Nowhere is this more acute than in financial services, and particularly in capital markets. The financial services sector is desperate to buy innovation in order to ease its sclerosis; technologically-minded vendors are desperate to sell it. It’s a no-brainer, right?
Well, not quite. In fact, despite the huge demand for new ideas and better solutions within financial services, many service providers find it a near-impossible market to break into. Over the course of this series of articles, interviews, and events, we’re going to look at the vendor-procurement relationship in financial services. We’re going to explore the challenges and priorities for all the major categories of player in the market, ask what each could do to foster better understanding of the others, and consider some possible routes through which financial services procurement can improve – to everyone’s benefit.
Vendors, procurement, Enablers
This market is split into three broad groups: vendors; procurement teams (along with other client-side stakeholders); and the small but growing crop of Enablers – consultancies and other service providers set up to ease the process.
Vendors, of course, want to sell in their products to willing buyers. But many find that the barrier to entry is unfeasibly high, reporting lengthy contracting and onboarding times, and little visibility of their position in the procurement process.
Vendors also complain of ‘boilerplate’ compliance demands, with a single and inflexible list of documentation requirements that does not reflect the nature of the vendor’s business or the proposed commercial relationship. From the perspective of newly-established vendors, the smoothness (or otherwise) of a procurement process can represent the difference between survival and failure.

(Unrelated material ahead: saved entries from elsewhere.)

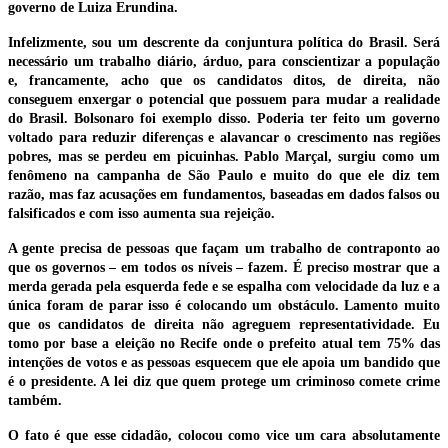
governo de Luiza Erundina.
Infelizmente, sou um descrente da conjuntura política do Brasil. Será
necessário um trabalho diário, árduo, para conscientizar a população
e, francamente, acho que os candidatos ditos, de direita, não
conseguem enxergar o potencial que possuem para mudar a realidade
do Brasil. Bolsonaro foi exemplo disso. Poderia ter feito um governo
voltado para reduzir diferenças e alavancar o crescimento nas regiões
pobres, mas se perdeu em picuinhas. Pablo Marçal, surgiu como um
fenômeno na campanha de São Paulo e muito do que ele diz tem
razão, mas faz acusações em fundamentos, baseadas em dados falsos ou
falsificados e com isso aumenta sua rejeição.
A gente precisa de pessoas que façam um trabalho de contraponto ao
que os governos – em todos os níveis – fazem. É preciso mostrar que a
merda gerada pela esquerda fede e se espalha com velocidade da luz e a
única foram de parar isso é colocando um obstáculo. Lamento muito
que os candidatos de direita não agreguem representatividade. Eu
tomo por base a eleição no Recife onde o prefeito atual tem 75% das
intenções de votos e as pessoas esquecem que ele apoia um bandido que
é o presidente. A lei diz que quem protege um criminoso comete crime
também.
O fato é que esse cidadão, colocou como vice um cara absolutamente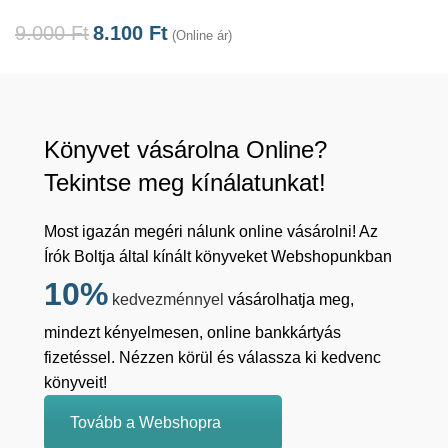
9.000
Ft
8.100
Ft
(Online ár)
Könyvet vásárolna Online?
Tekintse meg kínálatunkat!
Most igazán megéri nálunk online vásárolni! Az
Írók Boltja által kínált könyveket Webshopunkban
10%
kedvezménnyel
vásárolhatja meg,
mindezt kényelmesen, online bankkártyás
fizetéssel. Nézzen körül és válassza ki kedvenc
könyveit!
Tovább a Webshopra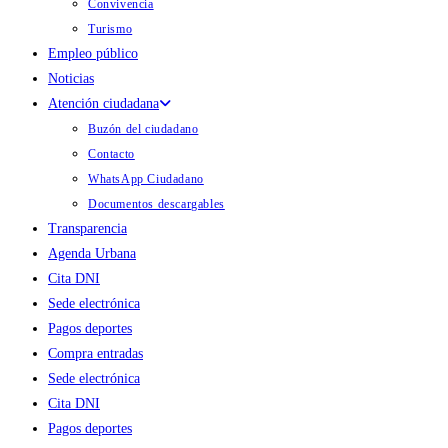
Convivencia
Turismo
Empleo público
Noticias
Atención ciudadana
Buzón del ciudadano
Contacto
WhatsApp Ciudadano
Documentos descargables
Transparencia
Agenda Urbana
Cita DNI
Sede electrónica
Pagos deportes
Compra entradas
Sede electrónica
Cita DNI
Pagos deportes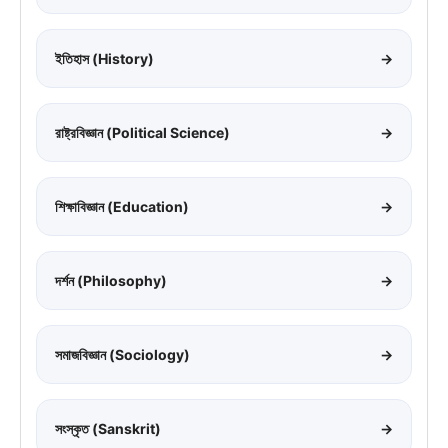
ইতিহাস (History)
→
রাষ্ট্রবিজ্ঞান (Political Science)
→
শিক্ষাবিজ্ঞান (Education)
→
দর্শন (Philosophy)
→
সমাজবিজ্ঞান (Sociology)
→
সংস্কৃত (Sanskrit)
→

Clients, meanwhile, have their own set of specific requirements. In particular, Tier 1 and Tier 2 organisations continue to face significant regulatory pressure. This percolates through the value chain, manifesting as more onerous demands on vendors not only through the procurement process but beyond.
Individual institutions also, of course, have their own risk appetites and assessment criteria. There is no guarantee that what is satisfactory to one client will be satisfactory to another.

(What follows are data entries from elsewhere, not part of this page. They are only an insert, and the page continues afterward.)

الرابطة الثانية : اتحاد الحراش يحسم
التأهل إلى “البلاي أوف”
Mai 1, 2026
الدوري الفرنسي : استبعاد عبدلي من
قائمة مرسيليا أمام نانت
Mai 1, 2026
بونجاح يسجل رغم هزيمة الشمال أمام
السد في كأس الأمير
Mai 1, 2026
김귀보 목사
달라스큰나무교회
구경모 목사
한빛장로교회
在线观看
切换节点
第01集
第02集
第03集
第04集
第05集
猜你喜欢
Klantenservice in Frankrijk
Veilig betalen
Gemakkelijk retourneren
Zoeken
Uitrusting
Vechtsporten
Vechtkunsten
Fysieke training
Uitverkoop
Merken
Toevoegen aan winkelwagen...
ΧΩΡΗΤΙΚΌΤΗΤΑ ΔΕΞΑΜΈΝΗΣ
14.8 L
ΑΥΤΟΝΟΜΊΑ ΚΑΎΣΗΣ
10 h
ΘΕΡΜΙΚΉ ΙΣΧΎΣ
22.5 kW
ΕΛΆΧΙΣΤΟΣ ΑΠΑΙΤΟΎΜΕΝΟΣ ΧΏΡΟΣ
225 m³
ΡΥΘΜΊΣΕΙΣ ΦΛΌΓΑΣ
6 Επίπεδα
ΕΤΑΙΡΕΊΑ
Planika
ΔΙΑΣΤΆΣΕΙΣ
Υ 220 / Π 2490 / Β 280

The market for financial services technology remains an immature one in which efficiencies and rationalisation are, according to many stakeholders, much needed. Our third group, the Enablers, are a particularly important piece of this puzzle. These businesses essentially exist to oil the machinery by which the vendor-client relationship operates. Through consultancy and professional services they aim to ease the way into the market, particularly for newly-established vendors.
The Enablers are also laying the groundwork for the ‘marketplace-ification’ of financial services procurement, envisioning an arrangement in which vendors and clients are either connected through a platform that also handles some of the back-office tasks, or ‘matchmade’ by specialists.

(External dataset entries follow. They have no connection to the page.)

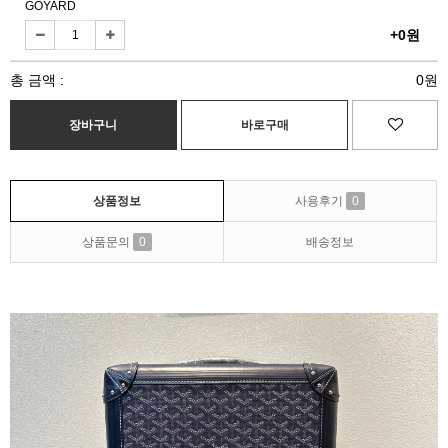
GOYARD
+0원
총 금액 :
0원
상품정보
사용후기
0
상품문의
0
배송정보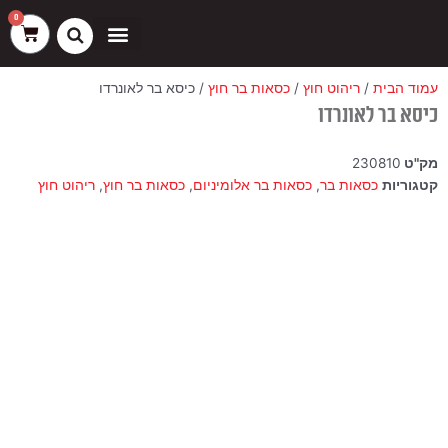
ילוג
שיווק
העדפות
פונקציונלי
סטטיסטיקה
0
עגלת
תוכן
קניות
כסאות בר
ריהוט חוץ
ספות בוט וספסלים
עמוד הבית
/
ריהוט חוץ
/
כסאות בר חוץ
/ כיסא בר לאונרדו
כיסא בר לאונרדו
מק"ט
230810
קטגוריות
כסאות בר
,
כסאות בר אלומיניום
,
כסאות בר חוץ
,
ריהוט חוץ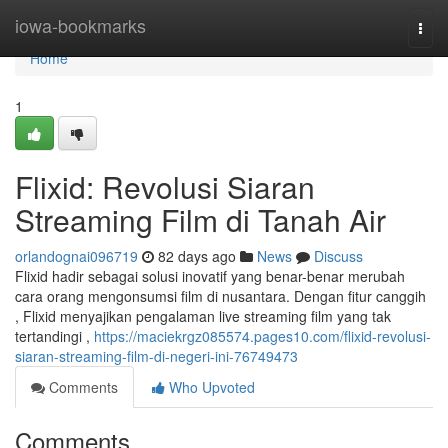
Home
iowa-bookmarks
Togg
navi
Home
1
Flixid: Revolusi Siaran
Streaming Film di Tanah Air
orlandognai096719
82 days ago
News
Discuss
Flixid hadir sebagai solusi inovatif yang benar-benar merubah
cara orang mengonsumsi film di nusantara. Dengan fitur canggih
, Flixid menyajikan pengalaman live streaming film yang tak
tertandingi ,
https://maciekrgz085574.pages10.com/flixid-revolusi-
siaran-streaming-film-di-negeri-ini-76749473
Comments
Who Upvoted
Comments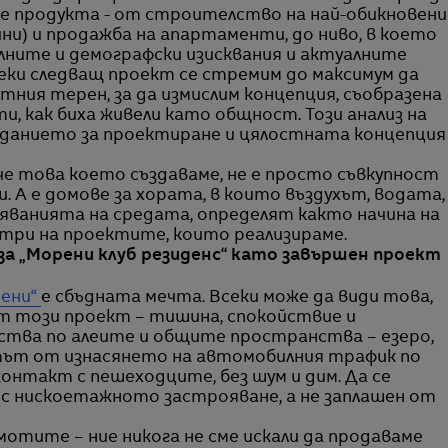
ме продукта - от строителство на най-обикновени
ини) и продажба на апартаменти, до ниво, в което
лните и демографски изисквания и актуалните
секи следващ проект се стремим до максимум да
ния терен, за да измислим концепция, съобразена
, как биха живели като общност. Този анализ на
заданието за проектиране и цялостната концепция
 че това което създаваме, не е просто съвкупност
. А е домове за хората, в които въздухът, водата,
яванията на средата, определят както начина на
три на проектите, които реализираме.
 за „Морени клуб резиденс“ като завършен проект
ени“
е сбъдната мечта. Всеки може да види това,
 този проект – тишина, спокойствие и
ейства по алеите и общите пространства – езеро,
ктът от изнасянето на автомобилния трафик по
онтакт с пешеходците, без шум и дим. Да се
 с нискоетажното застрояване, а не заплашен от
мотите – ние никога не сме искали да продаваме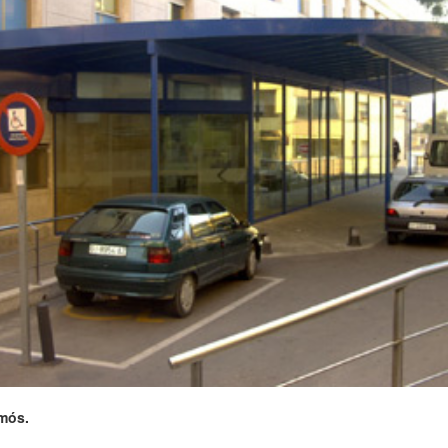
amós.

Over the course of this series we will be speaking to stakeholders from all three groups, and asking what they think can be done better. How can the procurement process be made less onerous for vendors? Is that even something that we should aim for? How can the onboarding process be streamlined? Is there a way to rationalise procurement across the sector? And, most fundamentally, how can the sector ensure that it is innovating in the most efficient way possible?